Interestingly, according to the transcriptome analysis of chicken embryonic tissues infected by F48E9 and La Sota strain respectively, ratios of M, F, or HN mRNAs were different between the two strains. These differences also could contribute to the difference in virulence. As we know that NDV infection is initiated by receptor recognition and binding to the host cell surface, which is followed by fusion mediated by the HN and F. These two glycoproteins on the NDV surface make major contributions to virulence, contagiousness, host range, and tissue tropism. Numerous studies have demonstrated that the M protein of NDV is a nucleocytoplasmic shuttling protein [1]. In addition to participating in the assembly and budding of progeny virions at the cell membrane later in infection [7, 13], the M protein is localized in the nucleus early in infection, which may inhibit host cell transcription [1].

In summary, NGS results indicated that P-gene editing frequencies were similar at different infection time or different toxic strains of NDV. But the PVW ratios differ from NDVs, as more V-gene transcript but less W-gene transcript in velogenic NDV strain than lentogenic NDV strain was observed. Those results suggested that V-gene transcriptional level may be related in viral virulent and their role in antagonism of host immune response, which provided a novel insight for further research on NDV virulence and growth property.

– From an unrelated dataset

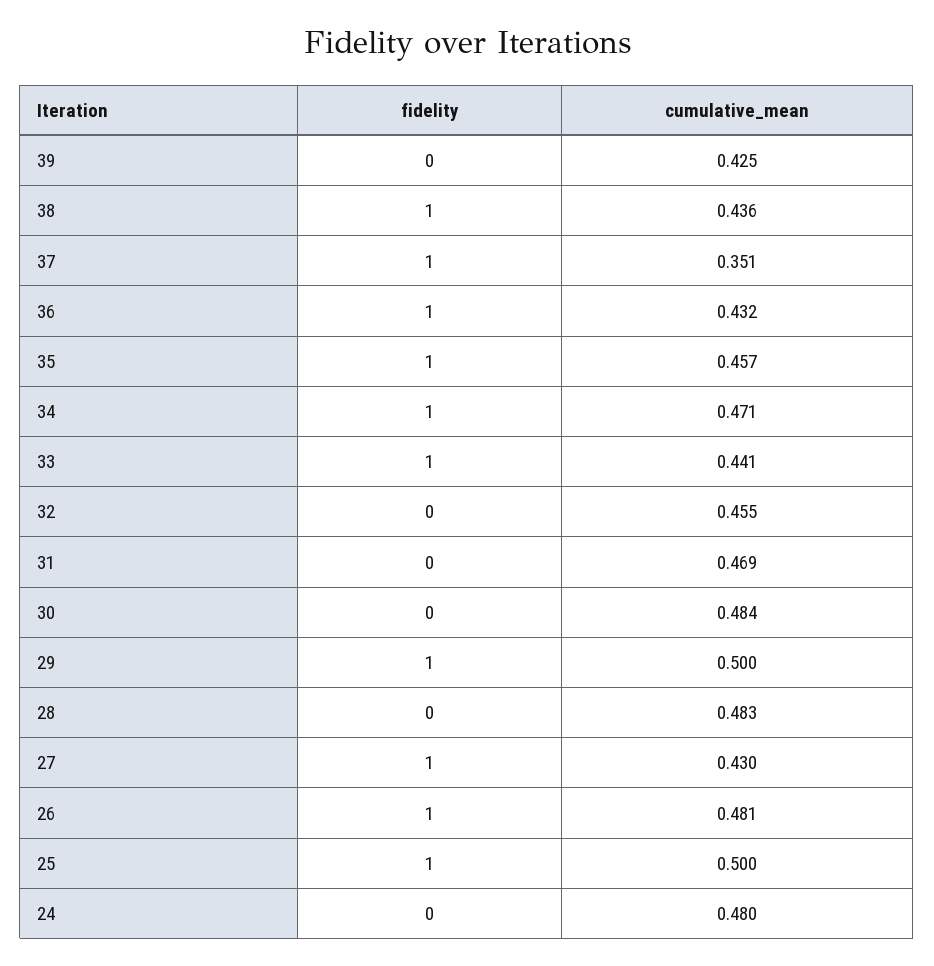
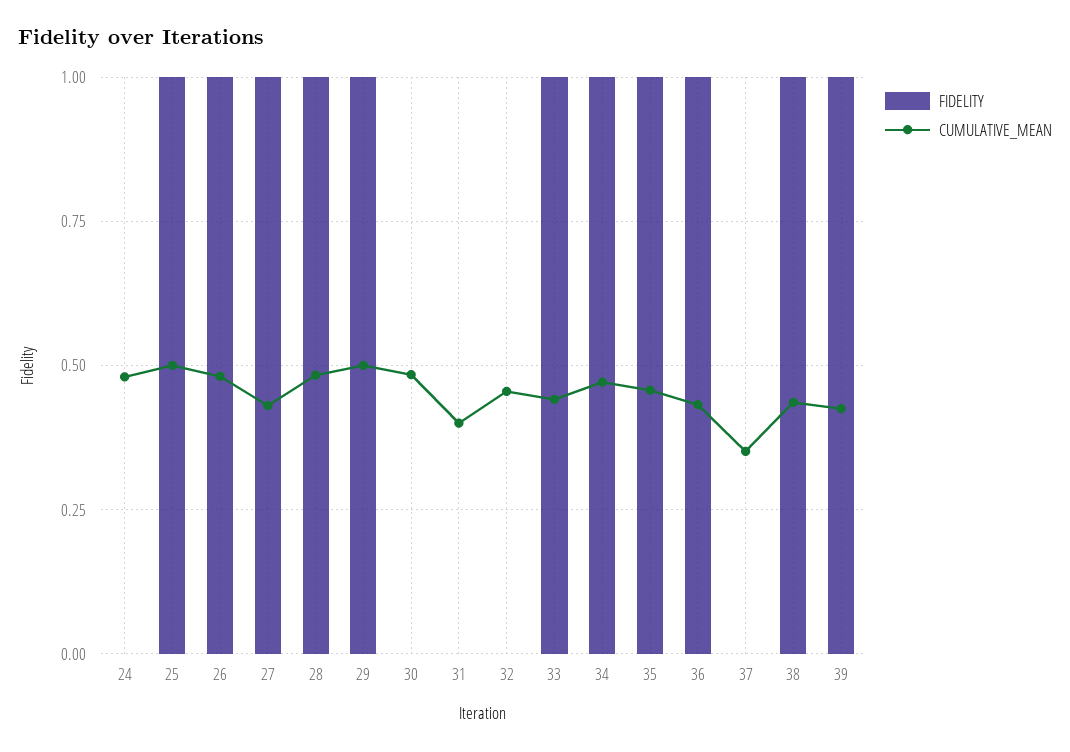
fidelity, 39: 0 -> 1
fidelity, 37: 1 -> 0
cumulative_mean, 31: 0.469 -> 0.4
fidelity, 28: 0 -> 1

The GraphPad Prism 6.0 was used to analyze the experimental data (San Diego, CA, USA). The differences between F48E9 and La Sota infection were compared by t-test. Statistical significances were represented as *P<0.05, **P<0.01 and ***P<0.001 between groups.

The experimental use of chicken embryos and chickens in this study were operated on strictly according to the Committee for the Ethics of Animal Care and Experiments in Northwest A&F University.

CONFLICT OF INTEREST

The authors declare that they have no conflict of interest.